Appendix 14. (1949).

Whenever attempted harm must be promptly resisted, even civil laws allow the use of force and private justice. Thus, in the case of need, everyone can defend himself from an aggressor even by wounding or killing him. Furthermore, certain laws permit the physical harming of a nocturnal thief, etc. The reason is that a government's power is never so promptly available that it can usefully replace an individual's power, who in such cases has the natural right to defence or restitution. In civil society therefore individuals can always exercise a part of those rights of coercion which they have in the state of nature. This portion of exercise which they still retain pertains to that part of Right we have called the `extrasocietal'.

It is certainly true that coercion by civil society cannot effect a full defence of all individual rights, nor the full restitution of all injuries resulting from harm. But this is not required by the perfection of civil laws; if civil laws attempted it, they would incur greater problems. M. Gioia correctly notes that

the means necessary for executing the law would simply cause a level of anxiety more harmful than the evil it wished to prevent (Dell'inguria, de' danni, etc, pt. 2, bk. 1, c. 6).

Moreover

because many injuries 1. have no distinctive characteristic, granted their indefinite variety; 2. cannot easily be verified without a lot of movement and disturbance of witnesses; 3. are taking place nearly every moment, that is, there are too many malefactors; 4. are so difficult that no proportion can be determined between the supposed crimes and their punishment, it is clear that, even if all injuries constituted a crime in the eyes of the law, a great many would inevitably be left unpunished and courts would lose their credibility (ibid.).

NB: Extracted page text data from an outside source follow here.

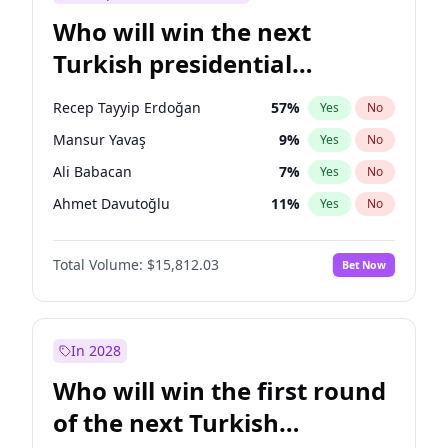
Who will win the next
Turkish presidential
election?
Recep Tayyip Erdoğan
57
%
Yes
No
Mansur Yavaş
9
%
Yes
No
Ali Babacan
7
%
Yes
No
Ahmet Davutoğlu
11
%
Yes
No
Ekrem İmamoğlu
15
%
Yes
No
Total Volume:
$15,812.03
Bet Now
Fatih Erbakan
1
%
Yes
No
Müsavat Dervişoğlu
7
%
Yes
No
Muharrem İnce
7
%
Yes
No
In 2028
Sinan Oğan
7
%
Yes
No
Who will win the first round
Ümit Özdağ
5
%
Yes
No
of the next Turkish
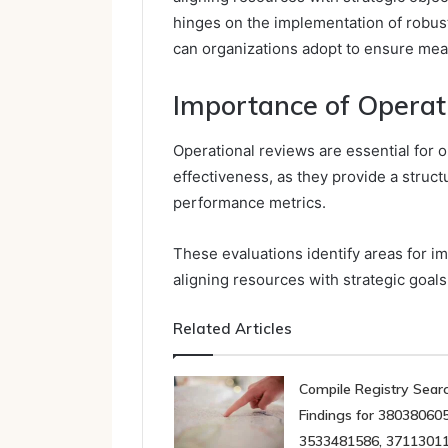
hinges on the implementation of robu
can organizations adopt to ensure mea
Importance of Operat
Operational reviews are essential for 
effectiveness, as they provide a struc
performance metrics.
These evaluations identify areas for i
aligning resources with strategic goals
Related Articles
Compile Registry Sear
Findings for 380380605
3533481586, 37113011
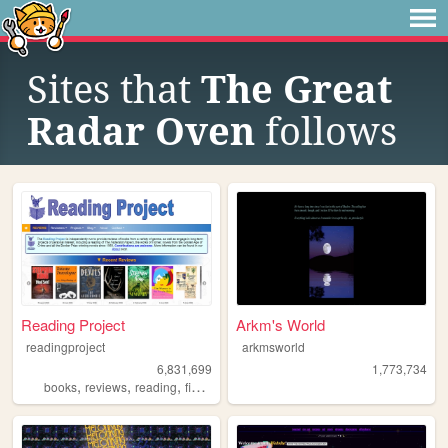
Sites that
The Great
Radar Oven
follows
Reading Project
Arkm's World
readingproject
arkmsworld
6,831,699
1,773,734
,
,
,
,
books
reviews
reading
fiction
literature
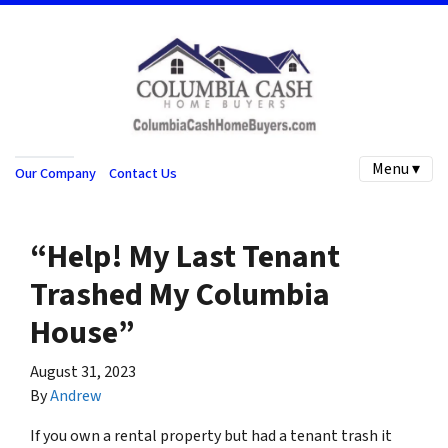
Menu ▾
Our Company
Contact Us
“Help! My Last Tenant
Trashed My Columbia
House”
August 31, 2023
By
Andrew
If you own a rental property but had a tenant trash it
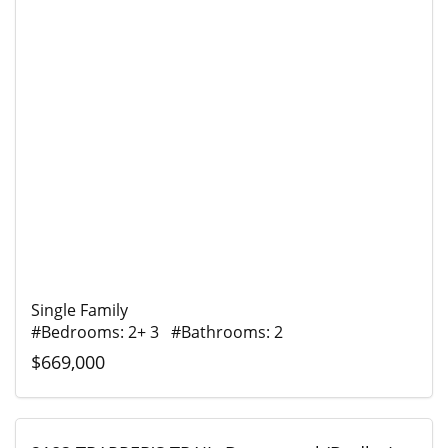
Single Family
#Bedrooms: 2+ 3 #Bathrooms: 2
$669,000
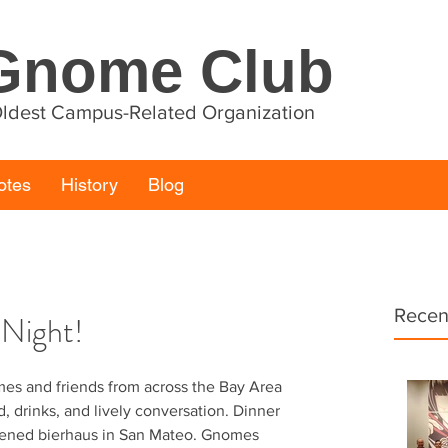
Gnome Club
 Oldest Campus-Related Organization
otes
History
Blog
Recen
 Night!
mes and friends from across the Bay Area 
, drinks, and lively conversation. Dinner 
pened bierhaus in San Mateo. Gnomes 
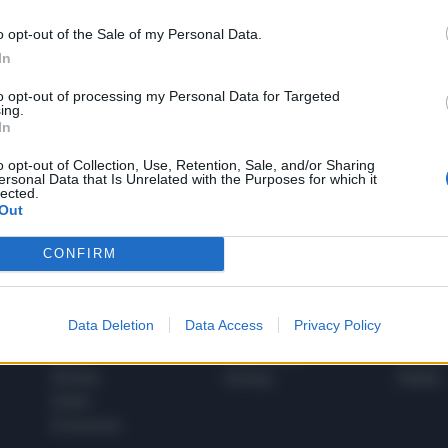
o opt-out of the Sale of my Personal Data.
In
1
to opt-out of processing my Personal Data for Targeted
ing.
In
 SUPER VANTAGGI
o opt-out of Collection, Use, Retention, Sale, and/or Sharing
S
ersonal Data that Is Unrelated with the Purposes for which it
e le edizioni locali, ricevere a casa il giornale cartaceo
lected.
Out
CONFIRM
SPETTACOLI
SCIENZA
Data Deletion
Data Access
Privacy Policy
Rissa Politica
Spettacoli
Alimen
Italia
Televisione
beness
Europa
Gossip
Salute
Esteri
Economia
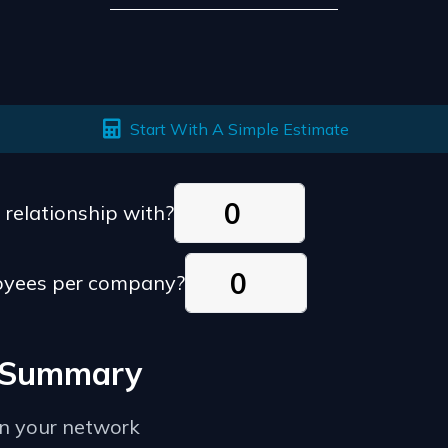
Start With A Simple Estimate
relationship with?
oyees per company?
e Summary
in your network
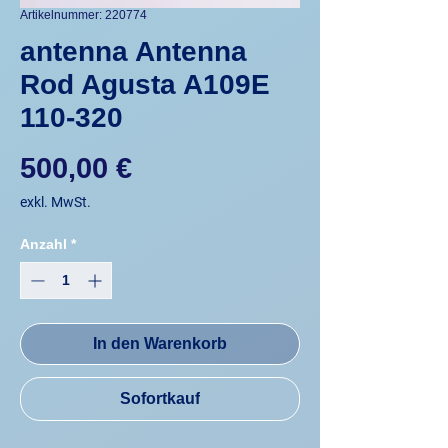
Artikelnummer: 220774
antenna Antenna
Rod Agusta A109E
110-320
Preis
500,00 €
exkl. MwSt.
Anzahl
*
In den Warenkorb
Sofortkauf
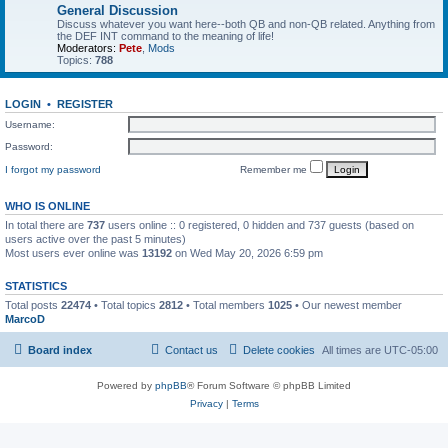
General Discussion
Discuss whatever you want here--both QB and non-QB related. Anything from
the DEF INT command to the meaning of life!
Moderators:
Pete
,
Mods
Topics:
788
LOGIN
•
REGISTER
Username:
Password:
I forgot my password
Remember me
WHO IS ONLINE
In total there are
737
users online :: 0 registered, 0 hidden and 737 guests (based on
users active over the past 5 minutes)
Most users ever online was
13192
on Wed May 20, 2026 6:59 pm
STATISTICS
Total posts
22474
• Total topics
2812
• Total members
1025
• Our newest member
MarcoD
Board index
Contact us
Delete cookies
All times are
UTC-05:00
Powered by
phpBB
® Forum Software © phpBB Limited
Privacy
|
Terms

Another reason why perfect legislation alone must not assume the punishment of all injuries and take responsibility for the restitution of all harm is that legislation must preserve the family without destroying paternal power. It must leave some authority to the parents and to those superiors who take the place of parents, like teachers, just as it must recognise ecclesiastical authority. Moreover, if the punishment of children, pupils and faithful were impossible, or if recourse to civil authority were always necessary, we would have a tyrannical situation destructive of nature and of the very law of God. Legislation would also be defective if those who are naturally subordinate were able to invoke civil authority every time they were dissatisfied with their natural superiors. Various medieval laws on this subject deserve our consideration; examples can be found in the collection of Canciani and in various municipal statutes (cf. the criminal statute of Brescia, c. 88, and of Tor tona, bk. 4). One of these statutes excludes action against fathers and superiors for injuries to their children and dependents, against teachers for injuries to their pupils and against employers for injuries to their employees:

In the case of disputes between husband and wife and between parents and children, even if blood has been drawn, provided death, disability or other lethal wound or blow do not follow, no action must or can be taken except in the foregoing cases or in danger of death. The same ruling applies to relatives and descendants to the fourth degree, also to those who without drawing blood strike a member of their family for the sake of correction, and to teachers who correct or apply the rod to their pupils. Anything else is invalidated by the law itself (Statuta criminalia Ripariae, c. 96).

In this way the natural constitution of the family was upheld; and civil laws must certainly respect the sacred domestic hearth.

Civil laws can therefore abandon to individuals a part of the exercise of the rights to defence and restitution for two reasons: either 1. the responsibility does not pertain to civil laws so that a certain moderation on their part is praiseworthy and contributes to their perfection; or 2. responsibility does pertain to them, but they lack wisdom and energy, an indication of their imperfection which can be noted, amongst other differences, in those governments which make use of frequent fines against the condemned, or allow outlaws and the condemned to be punished [by citizens] for their crime, as did many municipal statutes in the Middle Ages.

Nevertheless it is extremely difficult to assign the precise limit of a civil government's rather than an individual's exercise of the rights to defence and restitution. Such a limit must certainly depend on the condition of peoples, the constitution of governments, the degree of civilisation, etc. There are consequently many cases which demand lengthy discussion and cannot be completely solved except by means of many delicate distinctions. For example:

1. Does it pertain to the perfection or weakness of civil laws whether a shepherd may be beaten, without any bone being broken, who fails to stop his animals wandering through crops (Statute of Ferrara, bk. 4, c. 50)?

2. Was that legislation perfect (as praised by M. Gioia) which allowed trees bordering public highways to be chopped for wood (this was previously prohibited by law) because it was feared they harboured robbers (Statuta Casalis Majoris, De officio et jurisdict. officialis Stratorum, arzinorum et aquarum)? And is there any wisdom in Gioia's suggestion that the same ruling be applied to rice fields established within limits of prescription by declaring that the rice belongs to the first occupier (Cf. Discussione economica sul dipartimento d'Olona)?